TEXT EXTRACT:
►

That’s why a growing number of people in this space are instead using the term “artificial intelligence-generated synthetic media,” Ajder said. It’s broad enough to include the original definition of deepfake, but also specific enough to omit things like computer generated images from movies, or photoshopped images — both of which are technically examples of something that’s been modified.
How do you make a deepfake video?
To make a deepfake video, a creator swaps one person’s face and replaces it with another, using a facial recognition algorithm and a deep learning computer network called a variational auto-encoder [VAE], said Matt Groh, a research assistant with the Affective Computing Group at the MIT Media Lab.
VAEs are trained to encode images into low-dimensional representations and then decode those representations back into images.
For example, if you wanted to transform any video into a deepfake with Oscar-winning movie star Nicolas Cage, you’d need two auto-encoders — one trained on images of the actor’s face, and one trained on images of a wide diversity of faces.
The images of faces used for both training sets can be curated by applying a facial recognition algorithm to video frames to capture different poses and lighting conditions that naturally occur.
Once this training is done, you combine the encoder trained on the diverse faces with the decoder trained on Nicolas Cage’s faces, resulting in the actor’s face on someone else’s body.
Examples of deepfakes
Burgund and co-creator Francesca Panetta, XR creative director at the MIT Center for Advanced Virtuality, chose an arguably even more famous subject for their deepfake: former President Richard Nixon.
The pair built an art installation in 2019 that combined actual footage of Nixon’s resignation speech, and the text of an in-memoriam draft speech that had been written by Nixon speechwriter Bill Safire in case of a failed moon landing. The result is a deepfake video that, despite the creators’ attempts to be transparent about the fabrication, still tricked some viewers into thinking it was an unaired version of the speech.
“The purpose of the project is to try and find a kind of creative and evocative way to show what deepfakes look like,” Panetta said. “And to give people awareness about their existence and how realistic they can be.”
Panetta and Burgund worked with an actor, Lewis D. Wheeler, to read aloud a variety of Nixon speeches as well as the contingency speech, to get the right “presidential” tone and cadence. Then the recording was sent to Respeecher, which specializes in synthetic voices — in this case, turning the actor’s voice into Nixon’s.

◄

RECORDED DATA:
►

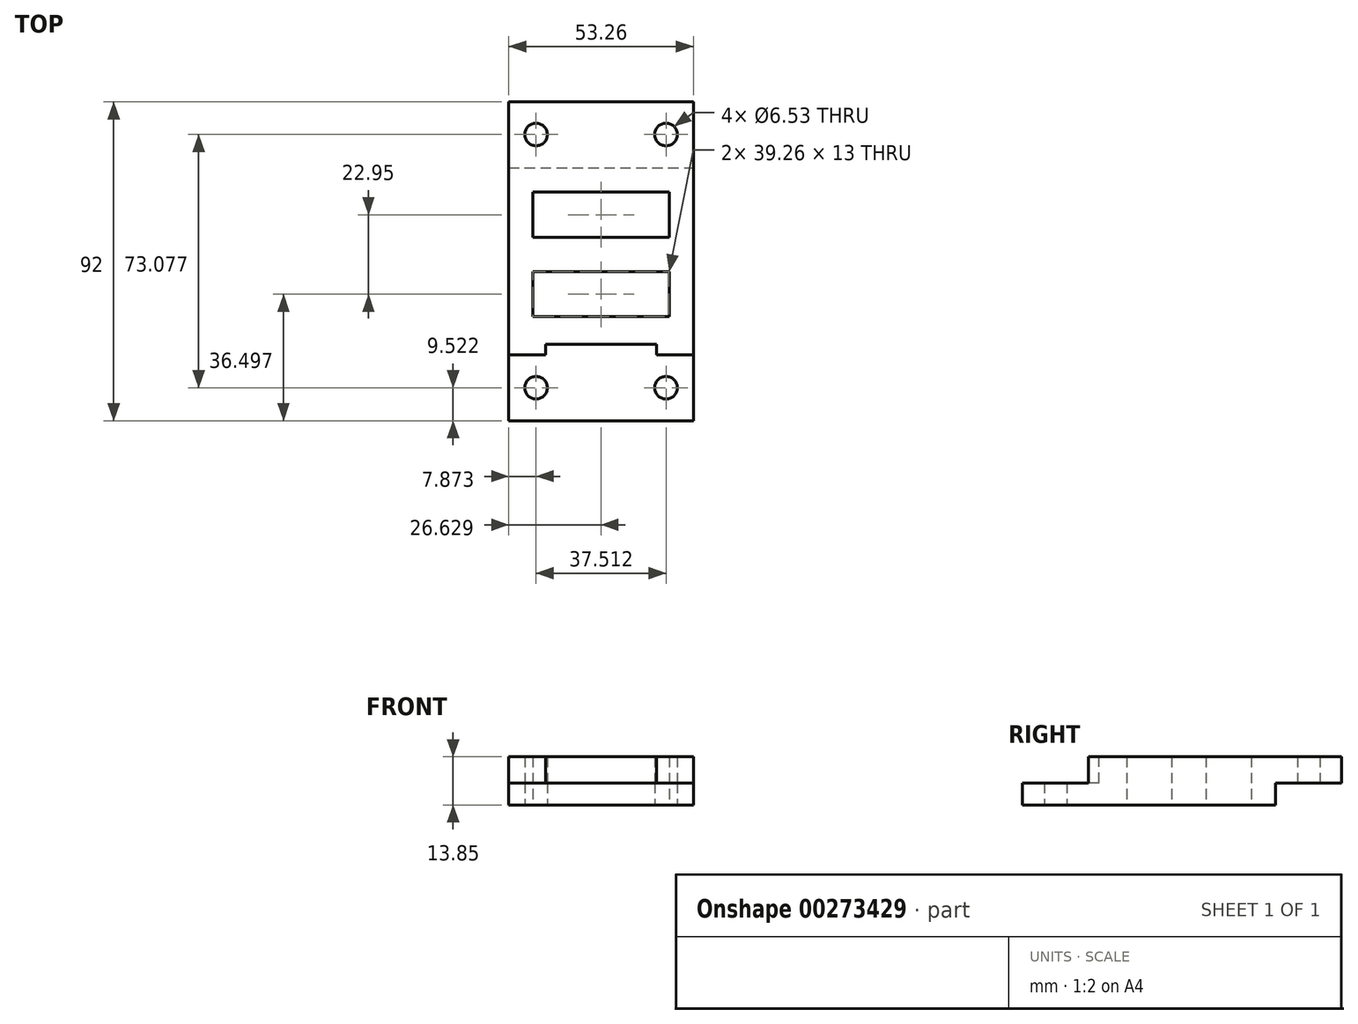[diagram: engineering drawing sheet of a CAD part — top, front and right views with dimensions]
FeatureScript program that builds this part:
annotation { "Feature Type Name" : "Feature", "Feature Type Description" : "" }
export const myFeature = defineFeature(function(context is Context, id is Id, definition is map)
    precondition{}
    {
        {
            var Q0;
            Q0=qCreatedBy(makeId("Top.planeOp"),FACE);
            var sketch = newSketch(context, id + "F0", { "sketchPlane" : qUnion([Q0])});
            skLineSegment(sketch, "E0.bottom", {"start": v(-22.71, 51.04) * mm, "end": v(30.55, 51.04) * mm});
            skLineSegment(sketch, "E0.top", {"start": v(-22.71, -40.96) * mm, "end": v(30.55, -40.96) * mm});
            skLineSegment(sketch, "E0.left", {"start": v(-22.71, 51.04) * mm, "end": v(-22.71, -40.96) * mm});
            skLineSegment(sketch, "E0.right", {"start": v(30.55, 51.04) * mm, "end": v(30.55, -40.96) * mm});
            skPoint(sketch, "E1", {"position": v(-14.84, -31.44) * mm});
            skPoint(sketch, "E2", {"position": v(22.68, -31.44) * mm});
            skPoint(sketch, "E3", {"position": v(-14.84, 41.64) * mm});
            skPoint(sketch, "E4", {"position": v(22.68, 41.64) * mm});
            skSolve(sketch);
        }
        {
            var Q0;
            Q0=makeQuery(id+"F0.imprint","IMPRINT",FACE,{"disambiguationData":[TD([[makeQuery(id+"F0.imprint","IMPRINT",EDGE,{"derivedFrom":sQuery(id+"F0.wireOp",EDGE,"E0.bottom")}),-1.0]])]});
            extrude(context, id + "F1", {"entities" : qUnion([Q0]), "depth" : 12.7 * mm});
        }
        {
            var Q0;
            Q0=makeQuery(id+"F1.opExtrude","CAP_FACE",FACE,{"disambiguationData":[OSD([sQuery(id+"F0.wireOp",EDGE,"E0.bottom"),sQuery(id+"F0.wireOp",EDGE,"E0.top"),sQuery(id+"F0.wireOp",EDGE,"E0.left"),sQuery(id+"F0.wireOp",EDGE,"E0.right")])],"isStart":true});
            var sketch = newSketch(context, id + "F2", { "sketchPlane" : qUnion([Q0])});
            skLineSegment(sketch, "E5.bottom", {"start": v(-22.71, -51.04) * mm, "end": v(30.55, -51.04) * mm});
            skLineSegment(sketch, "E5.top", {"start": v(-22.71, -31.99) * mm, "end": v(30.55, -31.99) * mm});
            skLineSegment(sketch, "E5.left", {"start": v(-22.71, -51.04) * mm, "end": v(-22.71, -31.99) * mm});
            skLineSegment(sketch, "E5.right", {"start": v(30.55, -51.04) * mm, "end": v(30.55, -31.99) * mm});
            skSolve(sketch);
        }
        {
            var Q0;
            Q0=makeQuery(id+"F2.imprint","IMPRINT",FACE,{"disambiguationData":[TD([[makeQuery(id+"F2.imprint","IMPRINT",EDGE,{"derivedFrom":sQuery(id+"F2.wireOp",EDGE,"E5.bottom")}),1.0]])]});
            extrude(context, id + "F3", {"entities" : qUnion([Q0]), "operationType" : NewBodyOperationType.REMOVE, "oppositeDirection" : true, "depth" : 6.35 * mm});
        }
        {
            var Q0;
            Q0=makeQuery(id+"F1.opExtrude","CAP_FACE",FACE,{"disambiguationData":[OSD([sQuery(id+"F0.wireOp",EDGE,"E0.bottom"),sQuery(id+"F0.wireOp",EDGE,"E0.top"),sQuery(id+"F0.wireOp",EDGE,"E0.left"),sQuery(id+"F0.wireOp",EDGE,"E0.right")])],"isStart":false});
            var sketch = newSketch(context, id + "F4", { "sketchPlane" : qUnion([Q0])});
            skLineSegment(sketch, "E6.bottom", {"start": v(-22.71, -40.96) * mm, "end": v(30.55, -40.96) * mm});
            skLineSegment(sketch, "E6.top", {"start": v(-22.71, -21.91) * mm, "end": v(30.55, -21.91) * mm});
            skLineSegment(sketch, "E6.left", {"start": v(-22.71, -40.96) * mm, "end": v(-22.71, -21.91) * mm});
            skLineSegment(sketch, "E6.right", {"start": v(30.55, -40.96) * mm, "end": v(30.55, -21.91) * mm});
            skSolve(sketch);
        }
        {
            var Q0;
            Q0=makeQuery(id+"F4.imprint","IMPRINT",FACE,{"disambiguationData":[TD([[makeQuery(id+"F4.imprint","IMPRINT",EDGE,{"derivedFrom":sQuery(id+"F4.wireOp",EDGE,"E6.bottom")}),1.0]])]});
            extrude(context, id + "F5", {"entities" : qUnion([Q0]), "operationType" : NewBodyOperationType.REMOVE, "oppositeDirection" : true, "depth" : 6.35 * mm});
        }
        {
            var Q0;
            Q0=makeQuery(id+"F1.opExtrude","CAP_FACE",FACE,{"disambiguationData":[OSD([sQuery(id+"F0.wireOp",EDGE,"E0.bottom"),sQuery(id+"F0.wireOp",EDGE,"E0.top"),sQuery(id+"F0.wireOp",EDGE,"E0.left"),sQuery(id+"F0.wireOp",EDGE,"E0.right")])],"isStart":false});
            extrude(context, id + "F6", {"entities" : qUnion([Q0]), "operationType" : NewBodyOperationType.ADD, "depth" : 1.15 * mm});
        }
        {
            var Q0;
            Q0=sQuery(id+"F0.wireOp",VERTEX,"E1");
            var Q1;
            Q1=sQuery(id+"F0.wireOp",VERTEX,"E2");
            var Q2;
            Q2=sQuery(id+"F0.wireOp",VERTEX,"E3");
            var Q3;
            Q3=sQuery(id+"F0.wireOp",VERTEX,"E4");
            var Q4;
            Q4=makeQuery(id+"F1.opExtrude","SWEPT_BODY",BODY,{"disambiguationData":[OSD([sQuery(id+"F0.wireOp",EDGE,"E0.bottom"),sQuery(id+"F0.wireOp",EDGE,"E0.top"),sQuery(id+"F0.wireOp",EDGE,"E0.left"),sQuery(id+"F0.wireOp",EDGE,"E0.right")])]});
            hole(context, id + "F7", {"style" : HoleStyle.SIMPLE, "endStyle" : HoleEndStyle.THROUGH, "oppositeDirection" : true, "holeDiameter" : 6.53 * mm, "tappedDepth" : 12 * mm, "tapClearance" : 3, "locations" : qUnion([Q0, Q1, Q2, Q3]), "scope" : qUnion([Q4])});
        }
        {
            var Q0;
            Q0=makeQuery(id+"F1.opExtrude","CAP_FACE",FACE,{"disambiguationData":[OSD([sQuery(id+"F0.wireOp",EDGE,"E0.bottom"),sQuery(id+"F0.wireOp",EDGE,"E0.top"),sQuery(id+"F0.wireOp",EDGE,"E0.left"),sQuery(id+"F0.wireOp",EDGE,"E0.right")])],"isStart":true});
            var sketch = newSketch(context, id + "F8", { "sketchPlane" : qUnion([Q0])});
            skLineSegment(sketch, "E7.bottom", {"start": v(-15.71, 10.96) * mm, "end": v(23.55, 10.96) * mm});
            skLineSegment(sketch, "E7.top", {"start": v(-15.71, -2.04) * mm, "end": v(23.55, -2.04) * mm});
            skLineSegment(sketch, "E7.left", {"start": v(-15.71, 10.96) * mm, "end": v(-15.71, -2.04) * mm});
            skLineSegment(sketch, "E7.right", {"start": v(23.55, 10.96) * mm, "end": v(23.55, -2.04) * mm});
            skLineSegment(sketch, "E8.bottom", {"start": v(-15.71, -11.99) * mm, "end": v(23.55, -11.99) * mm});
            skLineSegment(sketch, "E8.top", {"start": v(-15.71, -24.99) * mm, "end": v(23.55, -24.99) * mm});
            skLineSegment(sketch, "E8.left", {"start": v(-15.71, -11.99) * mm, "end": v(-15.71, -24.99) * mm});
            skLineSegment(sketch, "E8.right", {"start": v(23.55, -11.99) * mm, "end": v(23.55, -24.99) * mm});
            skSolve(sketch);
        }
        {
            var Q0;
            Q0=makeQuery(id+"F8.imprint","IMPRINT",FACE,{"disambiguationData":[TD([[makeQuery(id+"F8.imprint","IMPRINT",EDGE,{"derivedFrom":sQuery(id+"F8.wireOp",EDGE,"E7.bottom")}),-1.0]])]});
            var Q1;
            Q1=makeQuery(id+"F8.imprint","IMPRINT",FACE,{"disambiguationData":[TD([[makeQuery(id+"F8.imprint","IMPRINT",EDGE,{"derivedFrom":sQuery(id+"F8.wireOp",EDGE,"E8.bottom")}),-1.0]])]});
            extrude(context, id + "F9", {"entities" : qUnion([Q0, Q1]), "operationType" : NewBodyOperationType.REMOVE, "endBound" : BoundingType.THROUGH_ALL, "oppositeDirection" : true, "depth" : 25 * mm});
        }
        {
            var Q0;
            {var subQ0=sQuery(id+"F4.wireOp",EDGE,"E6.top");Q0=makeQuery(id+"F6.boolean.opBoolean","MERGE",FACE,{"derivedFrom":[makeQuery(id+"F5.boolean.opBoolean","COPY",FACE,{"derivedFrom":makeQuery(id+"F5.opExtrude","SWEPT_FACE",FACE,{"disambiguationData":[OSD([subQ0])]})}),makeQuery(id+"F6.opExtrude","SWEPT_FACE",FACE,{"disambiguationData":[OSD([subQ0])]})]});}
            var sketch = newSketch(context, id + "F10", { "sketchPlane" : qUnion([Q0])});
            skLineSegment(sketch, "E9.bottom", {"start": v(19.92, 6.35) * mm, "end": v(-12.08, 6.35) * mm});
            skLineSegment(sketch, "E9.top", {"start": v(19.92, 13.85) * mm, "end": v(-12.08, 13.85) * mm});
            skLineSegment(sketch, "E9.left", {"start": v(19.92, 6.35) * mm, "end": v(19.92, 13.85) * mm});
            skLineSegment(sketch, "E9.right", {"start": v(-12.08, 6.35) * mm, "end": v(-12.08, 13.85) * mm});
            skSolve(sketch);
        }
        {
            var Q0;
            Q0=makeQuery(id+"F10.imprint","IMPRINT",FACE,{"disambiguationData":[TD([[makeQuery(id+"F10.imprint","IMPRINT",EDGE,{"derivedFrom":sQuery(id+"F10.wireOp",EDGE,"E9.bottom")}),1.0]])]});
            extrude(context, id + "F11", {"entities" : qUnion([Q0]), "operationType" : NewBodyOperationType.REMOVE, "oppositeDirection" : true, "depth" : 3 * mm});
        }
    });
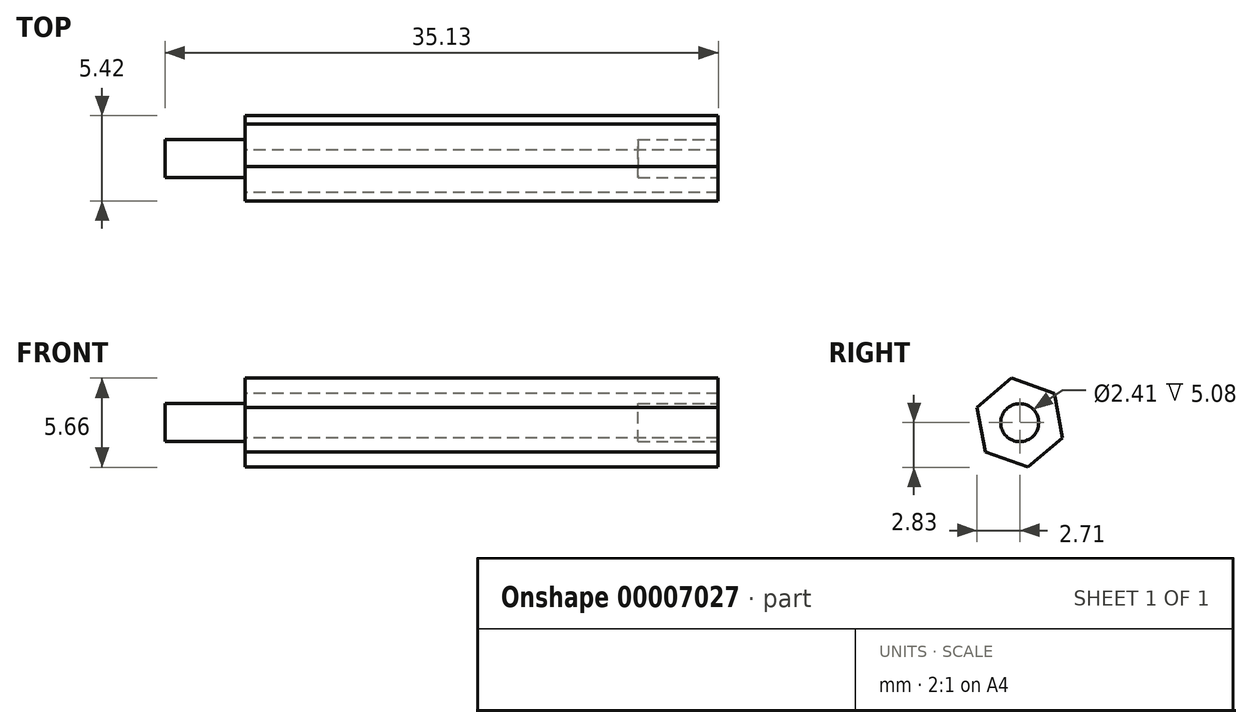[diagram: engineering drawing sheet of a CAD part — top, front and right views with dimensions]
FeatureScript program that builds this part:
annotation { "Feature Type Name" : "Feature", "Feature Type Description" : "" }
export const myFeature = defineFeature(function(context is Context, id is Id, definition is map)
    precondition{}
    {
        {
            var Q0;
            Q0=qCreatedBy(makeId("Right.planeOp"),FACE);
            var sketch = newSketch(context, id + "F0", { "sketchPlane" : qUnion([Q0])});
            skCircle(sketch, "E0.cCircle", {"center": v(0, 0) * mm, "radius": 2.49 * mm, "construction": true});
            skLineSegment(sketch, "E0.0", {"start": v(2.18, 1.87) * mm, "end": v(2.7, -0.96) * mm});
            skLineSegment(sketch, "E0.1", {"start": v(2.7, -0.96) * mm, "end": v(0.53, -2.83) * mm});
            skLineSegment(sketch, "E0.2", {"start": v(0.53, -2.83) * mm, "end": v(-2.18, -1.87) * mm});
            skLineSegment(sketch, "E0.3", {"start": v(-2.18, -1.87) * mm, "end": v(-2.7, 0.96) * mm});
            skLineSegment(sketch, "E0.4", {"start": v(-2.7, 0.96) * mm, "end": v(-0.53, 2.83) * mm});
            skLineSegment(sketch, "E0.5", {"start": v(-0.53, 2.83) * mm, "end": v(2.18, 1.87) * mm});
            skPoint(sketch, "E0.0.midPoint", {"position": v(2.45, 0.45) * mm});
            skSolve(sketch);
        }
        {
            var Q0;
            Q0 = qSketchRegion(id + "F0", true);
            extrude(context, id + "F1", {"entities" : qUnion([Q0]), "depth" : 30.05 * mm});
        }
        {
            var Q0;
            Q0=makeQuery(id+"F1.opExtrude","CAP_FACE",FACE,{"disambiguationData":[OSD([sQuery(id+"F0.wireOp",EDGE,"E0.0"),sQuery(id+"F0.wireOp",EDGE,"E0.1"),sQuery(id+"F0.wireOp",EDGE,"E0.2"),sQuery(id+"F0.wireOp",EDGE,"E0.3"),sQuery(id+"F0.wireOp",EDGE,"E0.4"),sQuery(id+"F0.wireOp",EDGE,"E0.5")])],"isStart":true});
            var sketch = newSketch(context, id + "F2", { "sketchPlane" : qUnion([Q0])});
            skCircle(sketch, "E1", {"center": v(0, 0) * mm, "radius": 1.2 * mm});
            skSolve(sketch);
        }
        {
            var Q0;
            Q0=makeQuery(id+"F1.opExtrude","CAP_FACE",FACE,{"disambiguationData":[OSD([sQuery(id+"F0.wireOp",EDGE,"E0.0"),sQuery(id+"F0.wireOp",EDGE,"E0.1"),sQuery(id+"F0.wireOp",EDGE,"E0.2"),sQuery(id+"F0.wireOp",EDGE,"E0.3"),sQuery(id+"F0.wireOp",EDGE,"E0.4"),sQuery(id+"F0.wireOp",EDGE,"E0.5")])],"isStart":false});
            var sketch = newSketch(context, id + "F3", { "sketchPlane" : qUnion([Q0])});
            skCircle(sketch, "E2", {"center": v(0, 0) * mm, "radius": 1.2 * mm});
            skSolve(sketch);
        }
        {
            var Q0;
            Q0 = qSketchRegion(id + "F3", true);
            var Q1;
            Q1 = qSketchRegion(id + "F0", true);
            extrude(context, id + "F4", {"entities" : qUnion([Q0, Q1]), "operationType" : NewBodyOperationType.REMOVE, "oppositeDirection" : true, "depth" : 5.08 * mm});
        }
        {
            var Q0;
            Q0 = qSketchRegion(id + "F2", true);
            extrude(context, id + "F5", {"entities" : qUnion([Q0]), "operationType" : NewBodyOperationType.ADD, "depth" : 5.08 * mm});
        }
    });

◄

INSTRUCTIONS:
**A)** According to the deepfake text, why did Panetta and Burgund have an actor read Nixon speeches aloud?
**B)** Go on with the deepfake text from where it stops.

SOLVED PROBLEMS:
**A)** Panetta and Burgund had the actor, Lewis D. Wheeler, read a variety of Nixon speeches and the contingency speech to get the right "presidential" tone and cadence. The recording was then sent to Respeecher to turn the actor's voice into Nixon's.

**B)**
Canny AI was the company that used artificial intelligence — specifically video dialogue replacement — to change the area around Nixon’s mouth, the movement of his head and face, and his hands, to match what was being said.
“It certainly is far from ‘press button: create deepfake,’” Burgund said. “That is not at all what it is. There are things that can get 80% there that are very, very easy [to do] but we wanted to go as far as possible with the current technology to make it as believable as possible.”
At Modulate, a Cambridge, Massachusetts-based company, engineers are creating “voice skins” for use in online games and social platforms. Modulate’s clients are companies in the online experience platform (online gaming) industry. It maintains a growing inventory of artificially-generated voices, which the gaming companies can purchase and then offer to their customers as part of the gaming experience.
“The idea is to give people the freedom to still sound authentically human, authentically emotive, still maintain all that control but effectively swap out their vocal chords so that the voice they're using is just an automatic match,” said Modulate CEO and co-founder Mike Pappas, SB ’14.
For example, if a player is attached to their character's in-game appearance — such as a grumbling dwarf or ethereal elf — they can choose a voice that allows them to sound like that character when they speak to other players.
In other cases, those who are subject to harassment, like women or kids, can use voice skins to make sure they're only sharing their gender or age if and when they're comfortable doing so.
In some cases, Pappas said, members of the transgender community will use voice skins that more accurately reflect their identity in an online forum.
How can you spot a deepfake?
While there isn’t a list of steps to take that will make someone completely immune to being fooled by a deepfake, there are some things to look for that can help in deciphering whether or not what you’re looking at is real.
Groh advised to pay attention to the:
- Face — Is someone blinking too much or too little? Do their eyebrows fit their face? Is someone’s hair in the wrong spot? Does their skin look airbrushed or, conversely, are there too many wrinkles?
- Audio — Does someone’s voice not match their appearance (ex. a heavyset man with a higher-pitched feminine voice).
- Lighting — What sort of reflection, if any, are a person’s glasses giving under a light? (Deepfakes often fail to fully represent the natural physics of lighting.)
The best way to inoculate people against deepfakes is exposure, Groh said. To support and study this idea, Groh and his colleagues created an online test as a resource for people to experience and learn from interacting with deepfakes.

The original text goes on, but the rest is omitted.